Ernst
Wochenlang kein Eintrag.
Weil kein Thema dem Ernst in der sog. realen Welt gerecht werden könnte.
Trotzdem: Immer wieder Zerstreuung. Kaffee. Musik. Lesen. Schreiben. Rechnen mit glücklichen Umständen.
ES / wasauchimmer wird weitergehen.
Krisen gab es schon immer.
Seuchen.
Diktatur.
Meine maximale Krise: Der Nato-Nachrüstungsbeschluss.
Überhaupt, der Kalte Krieg und die Kubakrise, die ich nur als finstere Stimmung zwischen Erwachsenen wahrnahm. Nicht greifbar, nicht erklärt. Umso unheimlicher.
Die Kriege davor.
Stammesfehden.
Ritterburgen eingnommen, kaputtgeschossen.
Pest.
Hunger. Durst Tod.
Was hilft?
RatSchlag aus dem www: Bleibt in eurer Mitte.
Ja, eh.
Vernetzt euch. Auch analog!
Sowieso. Im Umkreis von ~ zehn km2 kenne ich 15- 20 Menschen, die auf mich zählen können, wenn ‘s drauf ankommt. Und umgekehrt.

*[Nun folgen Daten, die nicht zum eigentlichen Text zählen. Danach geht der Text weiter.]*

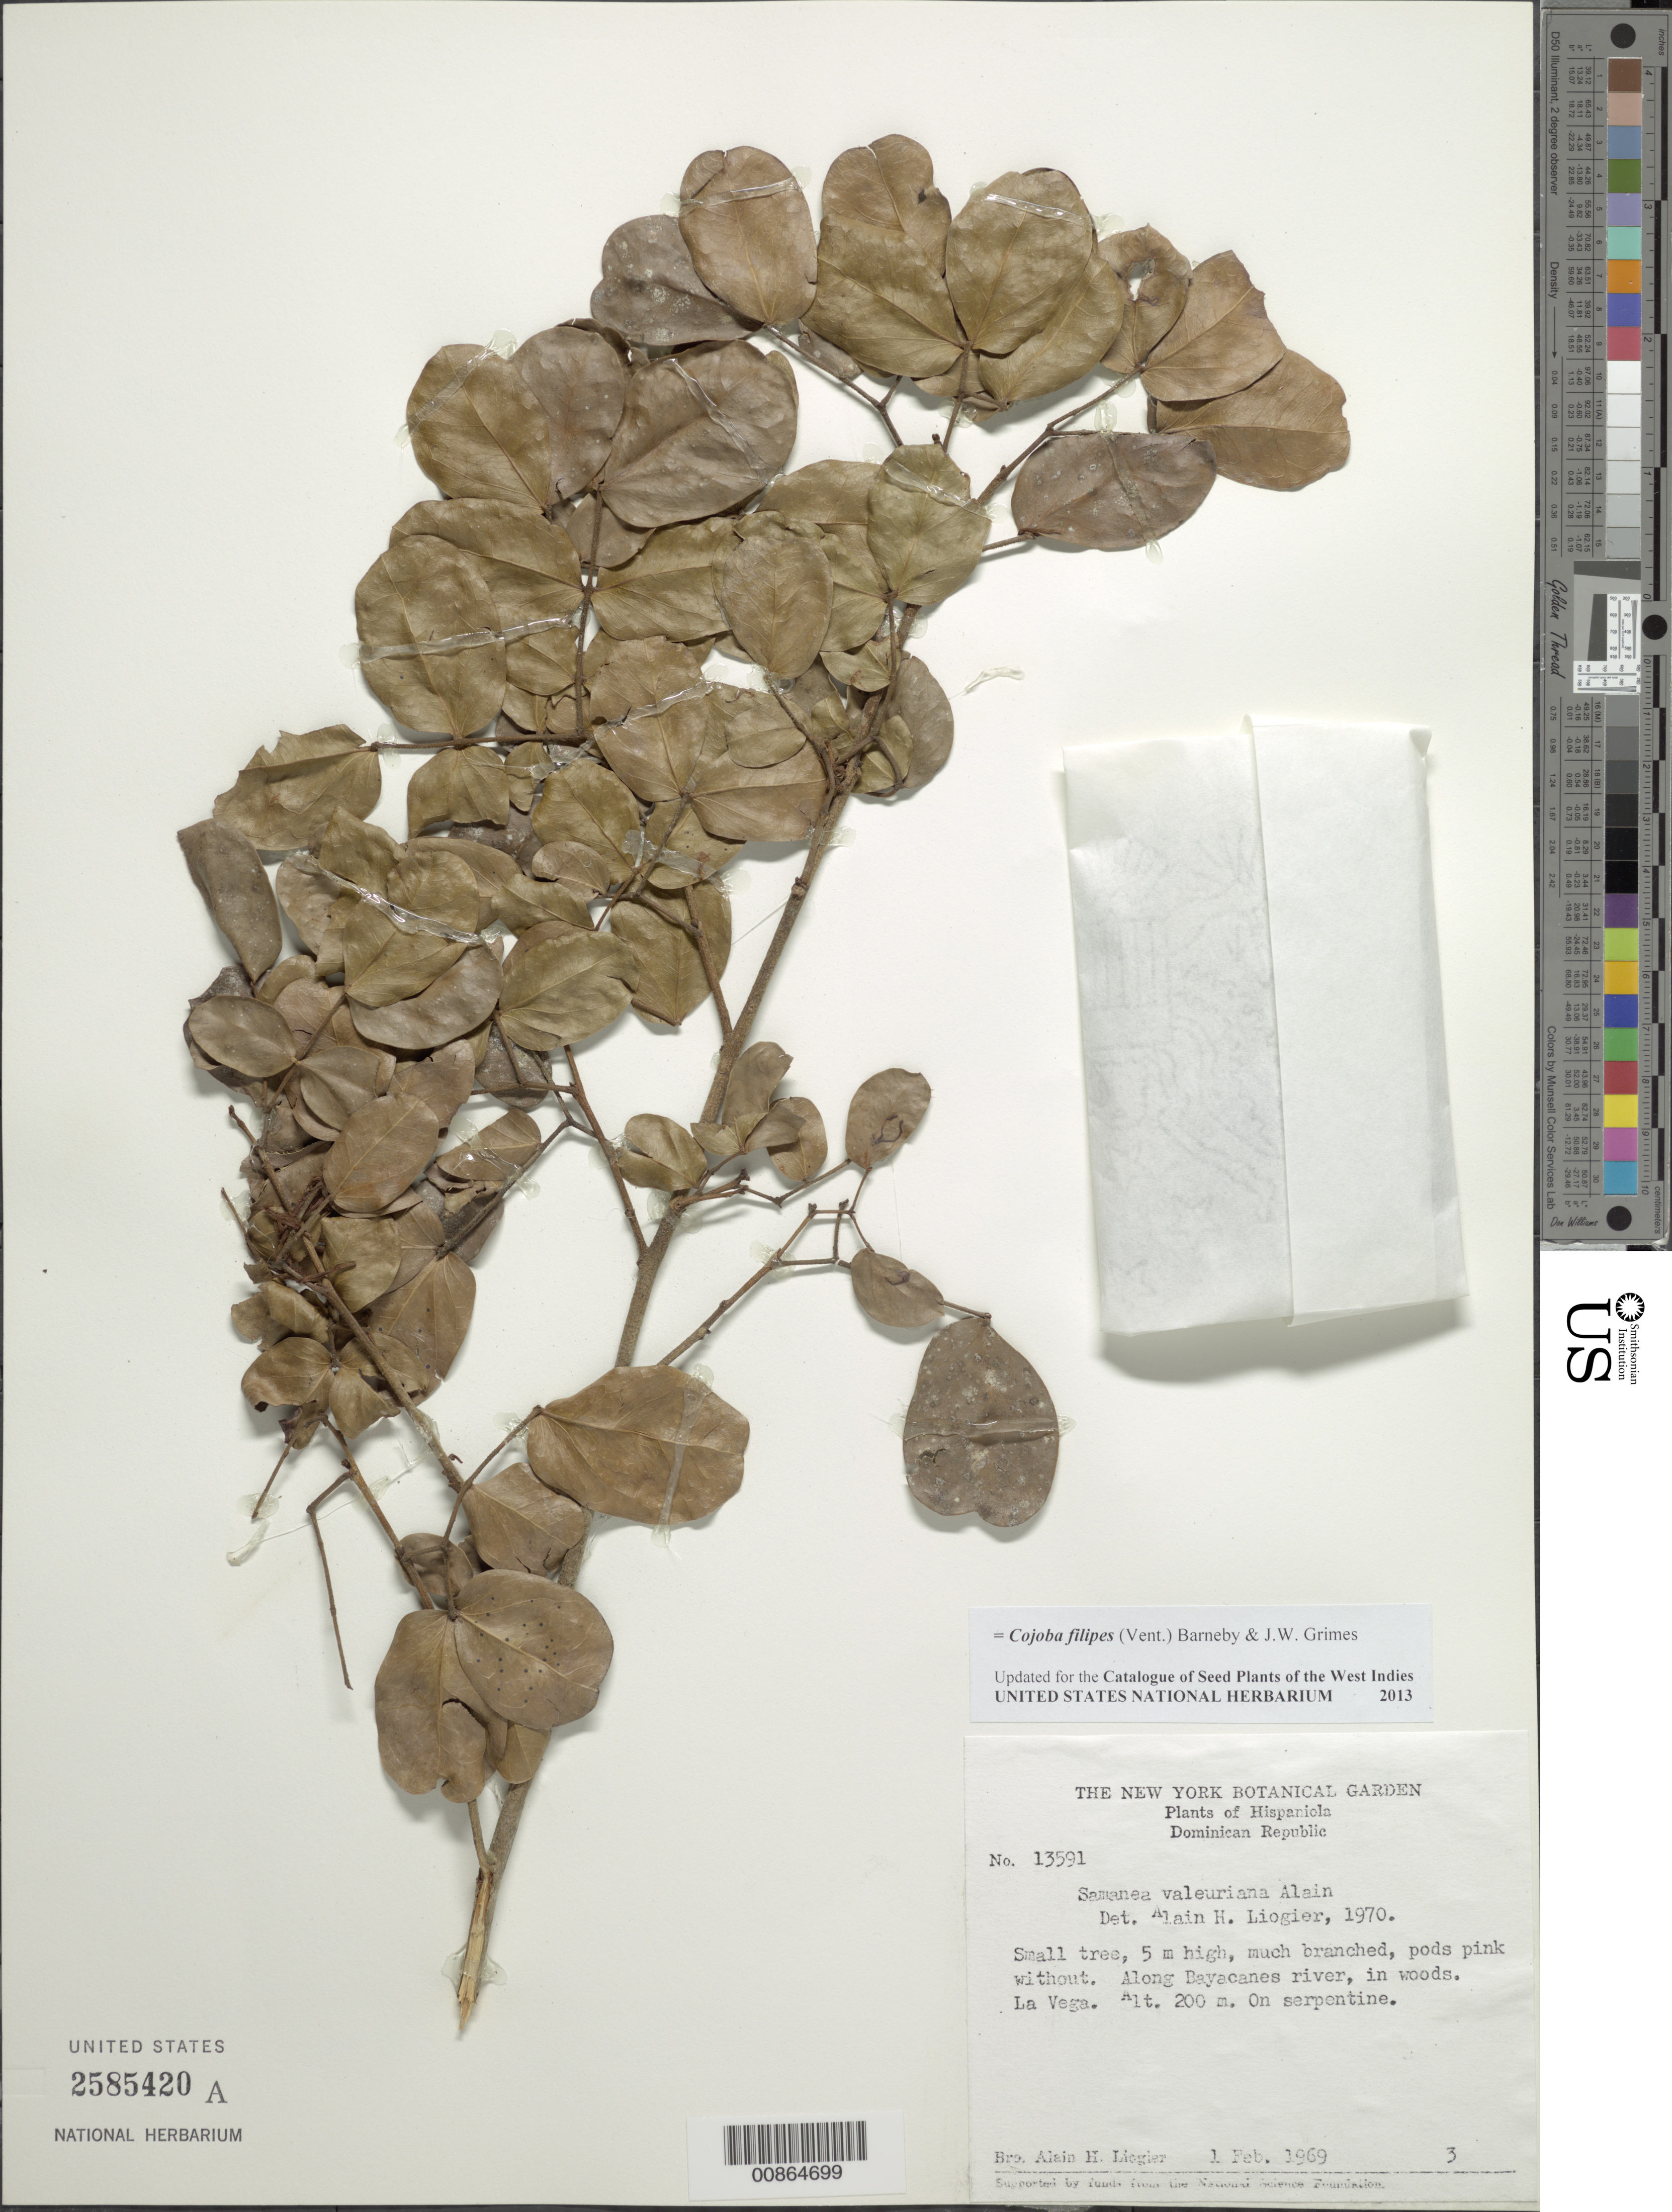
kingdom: Plantae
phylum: Tracheophyta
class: Magnoliopsida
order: Fabales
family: Fabaceae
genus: Cojoba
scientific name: Cojoba filipes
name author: (Vent.) Barneby & J.W. Grimes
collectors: A. H. Liogier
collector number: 13591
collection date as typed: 01 Feb 1969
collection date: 1969-02-01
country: Dominican Republic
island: Hispaniola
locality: Along Bayacanes river. La Vega.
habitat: Along river in woods. On serpentine.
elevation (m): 200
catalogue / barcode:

Aber: Wirkt das nicht wie ein arger Rückfall ins Biedermeier? Rückzug ins Häusliche. Rücklings niedersinken ins Bodenlose von Hängematte und Vorratskammer?
Nein. Weil, jetzt scheint alles anders.
(mensch auch.)
Vor ein paar Wochen hat mir die überübernächste Nachbarin einen Teller von ihrem Abendessen gebracht. Nur so. Ich hab danke gesagt, gut gespeist, Teller mit Cookies drauf zurückgebracht. Und kurz darauf schon wieder. Und ich –Abwehr. Weil, Vegetarierin. – Mein heiliger öder Speiseplan total überfremdet. – Fremden Teller abwaschen, was Leckeres drauf, zurückbringen. – Und, was sag ich, wenn das so weitergeht? mich bedrängt?
Was sag ich zu mir, in diesem Sumpf aus unverdientem Sättigungsgefühl und garstiger Laune?
Du hast versagt,
du undankbares Wesen.
Und: Was für einen Fußtritt muss dir das Schicksal verpassen, bis du fähig bist, einen Teller voll Abendessen annehmen zu können?!